Ogni movimento di trasformazione possiede più piedi. L’elezione è uno di essi. Gli attivisti ne sono un altro. Senza dubbio, i portavoce e le figure pubbliche ne rappresentano un altro, indispensabile. Abbiamo parlato di elezioni, di strumenti discorsivi, di come usare l’energia militante per costruire un potere popolare.
Resta, tuttavia, un quarto piede per potersi muovere: le persone “invisibili”, coloro che vivono ai margini di questa espressione della vita pubblica che è la politica. Per questo è necessario comprendere Podemos come un campo fluido, lontano dalla rigidità della politica tradizionale, che concepisce soltanto la costruzione di soggetti sulla base di espressioni visibili. Ci resta la sfida immensa di essere la speranza di coloro che non credono in niente, di coloro che vivono ai margini dell’esercizio della politica, di essere la speranza di quelli che vivono con disincanto. Questa potenza sociale non si esprimerà fino a quando una forza politica come Podemos dimostrerà che non li deluderà. La sfida più grande di Podemos è di creare fiducia in un mondo pieno di sospetti, dove tutto è fallito e dove non resta nulla di credibile.
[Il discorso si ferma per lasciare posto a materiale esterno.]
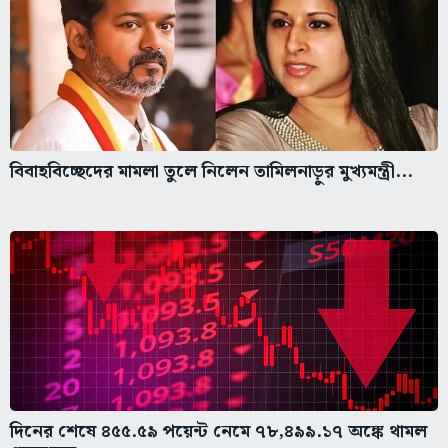
বিবাহবিচ্ছেদের মামলা তুলে নিলেন তামিলনাড়ুর মুখ্যমন্ত্রী...
দিনের শেষে ৪৫৫.৫৯ পয়েন্ট নেমে ৭৮,৪৯৯.১৭ অঙ্কে থামল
Perché, se Podemos non genererà questa fiducia, potranno sorgere mostri, pulsioni totalitarie, falsi idoli. Spetta a tutte e a tutti di essere all’altezza.

Di Brais Fernandez, militante di Izquierda anticapitalista e attivista in Podemos.tradotto da A l’Encontre, ripreso da viento sur

1 Già porta parola di Pah, movimento che si oppone agli sfratti, che è diventata “figura” di rigerimento dei movimenti sociali. Recentemente ha lanciato la proposta di un raggruppamento di movimenti e di organizzazioni – compresa Podemos – per presentarsi alle elezioni municipali di Barcellona che si terranno nel maggio 2015. Questa iniziativa ha preso il nome di Guanyem Barcelona (Red. A l’Encontre).
2 Nato nel 1935, attivista antifranchista nonché magistrato sotto la dittatura, procuratore anticorruzione tra il 1995 e il 2003, è risultato uno dei 5 eletti al parlamento europeo di Podemos, posto che ha poi lasciato, come aveva annunciato a Tania Gonzalez, arrivata sesta all’interno della lista di Podemos (A l’Encontre).
3 Podemos ha utilizzato il referendum online durante le primarie per la scelta dei candidati alle elezioni europee del 15 maggio, così come per l’approvazione della direzione che guiderà Podemos in condizioni problematiche fino all’assemblea costituente che si terrà in autunno (A l’Encontre).
4 Podemos consta, oltre alcuni “circoli tematici”, di 507 circoli ripartiti in tutto lo Stato spagnolo, più una decina al di fuori dello Stato spagnolo. (A l’Encontre).